Changing your attitude and thinking positively:

  • A lot of you have sent me messages telling me that you are scared to fail, or that you are sure that the work you’re doing won’t pay off etc. In cases like this I think it’s you attitudes that need to change.
  • If you take the stand that you will fail your exams, that because you are getting bad grades now you’ll obviously fail in summer so there’s no point even trying etc. etc. of course you aren’y going to do well! You need to think positively in order to succeed.
  • Start telling yourself that you will succeed, that you will pass, that you are good enough - even if you don’t believe it at first. If you keep that mantra going around your head, your attitude will shift and you will start feeling better about your situation.
  • Don’t dwell on the past - on grades you have got earlier in the term etc. just keep focused on the future, and the things you have to do in order to get where you want to go.
  • Keep reminding yourself of your goals and aspirations. If ever you are feeling unmotivated or in doubt of yourself, remember what you want to achieve and think about what you have to do to get there, and how much you want to get there - this will help motivate you and empower you.

Remember that bad grades do not define you. You are worth so much more than some letters on a piece of paper, so make sure you are happy and healthy before you start worrying about a bad grade. Good luck all of you! :)

Tips on time management:

Hi, since starting A-Levels I have had a huge amount of work to do, extra-curricular activities to go to etc. and not a lot of time to do this in; here’s a few tips on how you can manage your time to work more efficiently :)

  • Sleep at least 7-8 hours each night - Feeling awake and refreshed means you work much more efficiently than if you are tired and sluggish.
  • Get an early start - Waking up early and completing tasks early in the day sets you up for a productive day; an easy way to get things done.
  • Make a schedule - A weekly schedule or timetable is so useful.

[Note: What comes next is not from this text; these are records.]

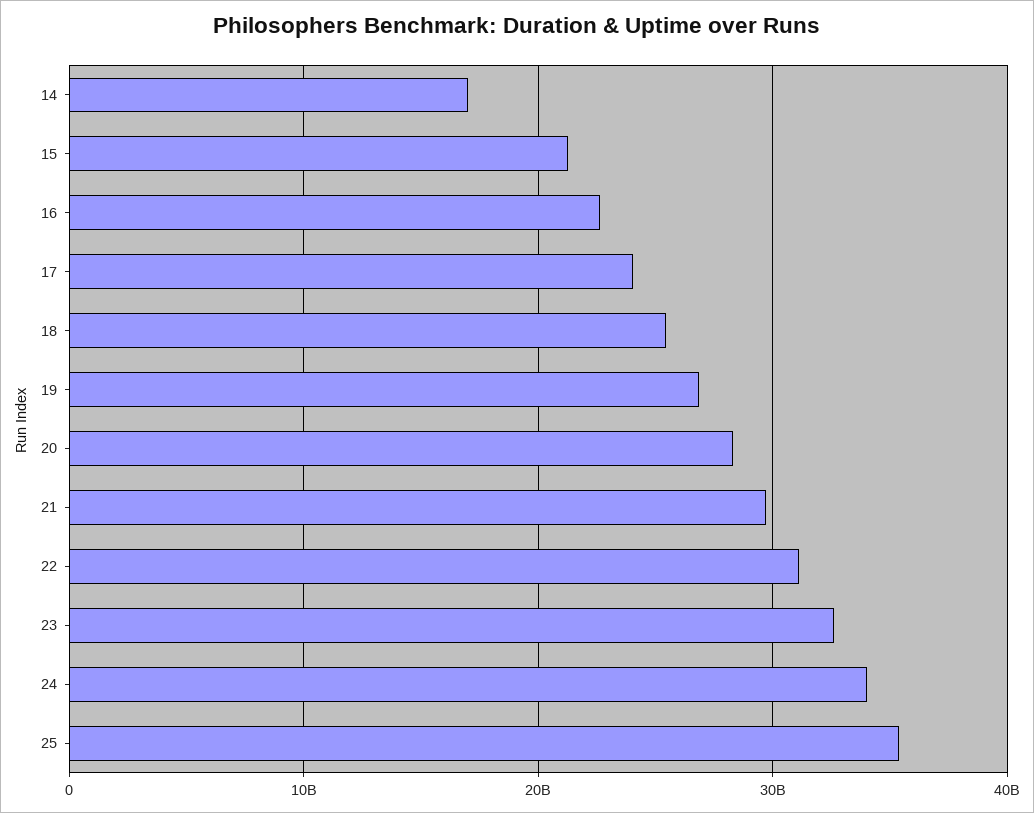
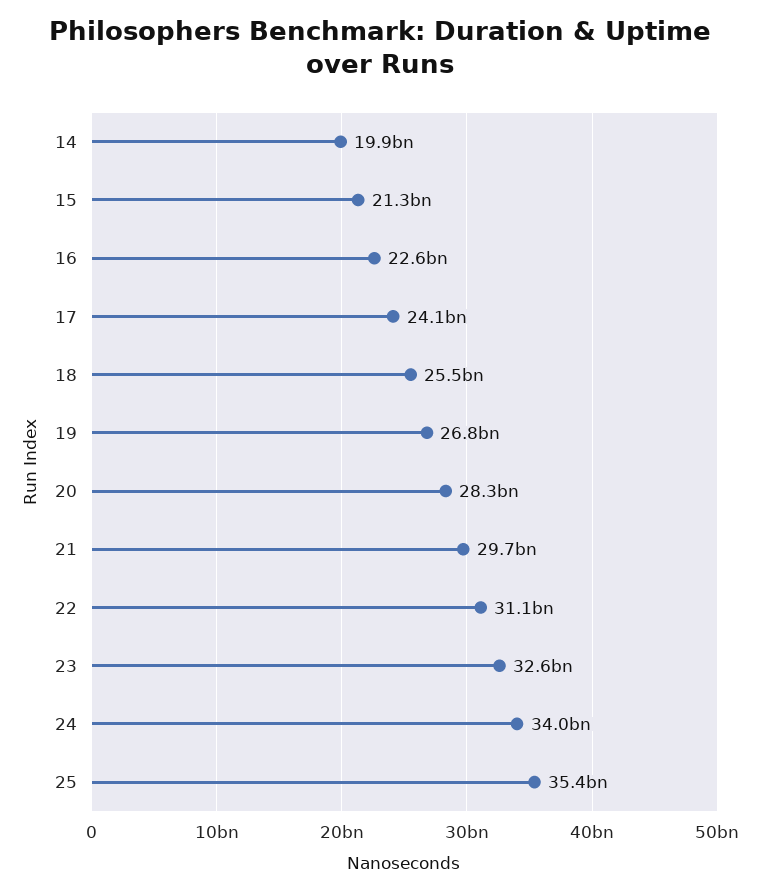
  {
-   "14": 17000000000,
+   "14": 19900000000,
    "15": 21300000000,
    "16": 22600000000,
    "17": 24100000000,
    "18": 25500000000,
    "19": 26800000000,
    "20": 28300000000,
    "21": 29700000000,
    "22": 31100000000,
    "23": 32600000000,
    "24": 34000000000,
    "25": 35400000000
  }

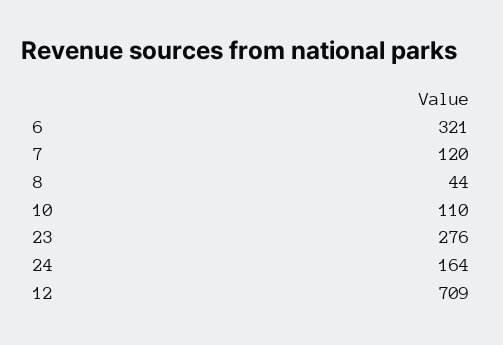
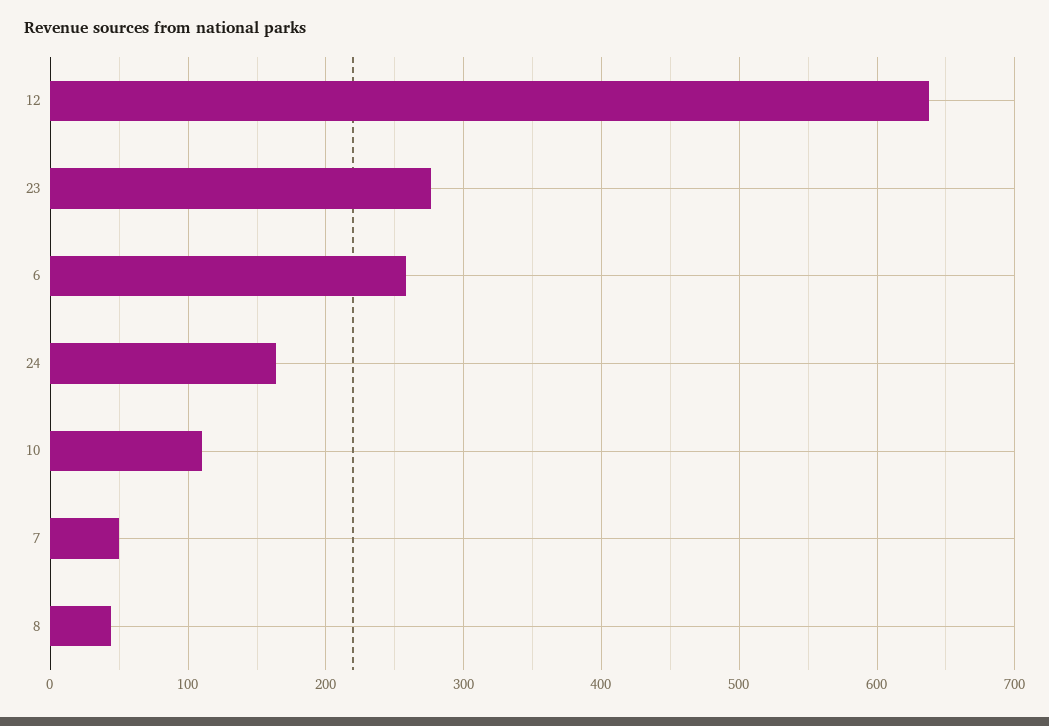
  {
-   "6": 321,
+   "6": 260,
-   "7": 120,
+   "7": 50,
    "8": 44,
    "10": 110,
    "23": 276,
    "24": 164,
-   "12": 709
+   "12": 640
  }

You can block out the time you’re in school/college and doing other things (extra-curricular, clubs, sleeping etc.) and then you know how much time you have to work with in terms of completing homework/doing revision.
  • Plan everyday - Taking a short amount of time each morning to plan your day will cause you to be a lot more productive, because you know exactly what you have to complete that day.
  • Prioritise tasks - Putting your most important or urgent tasks to the top of your to-do list will means that even if you can’t do everything you wanted to do that day, you’ve still completed the most key tasks.
  • Create habits - Making habits such as getting up early or starting on homework as soon as you get home will mean you are much more productive; these things will just become second nature.
  • Know it’s okay to say ‘No’ - It’s easy to keep saying ‘yes’ to everything; to meeting up with friends, taking on another assignment, helping out at a school event. Learn that’s it’s ok to be selfish and just to focus on you and what you have to get done in your time.
  • Give tasks/assignments time limits - Setting limits on times for tasks will make it easier to keep to your schedule. It’s easy for tasks to just keep dragging on and on. A limit will prevent this happening, increasing your efficiency.
  • Split up your to-do list - A long to-do list can be daunting; split large assignments up into smaller and more manageable chunks.
  • Utilise your weekends - Weekends are so incredibly useful! Two days of no scheduled school/college. It’s a great time to catch up on any notes or homework. Don’t waste that time by getting up late or messing around on the internet.
  • Block out distractions - Hide your phone, turn off the wifi, put a ‘do not disturb’ sign on your bedroom/study door - do whatever you need to so that you can work uninterrupted, and fully focus and concentrate on the task at hand.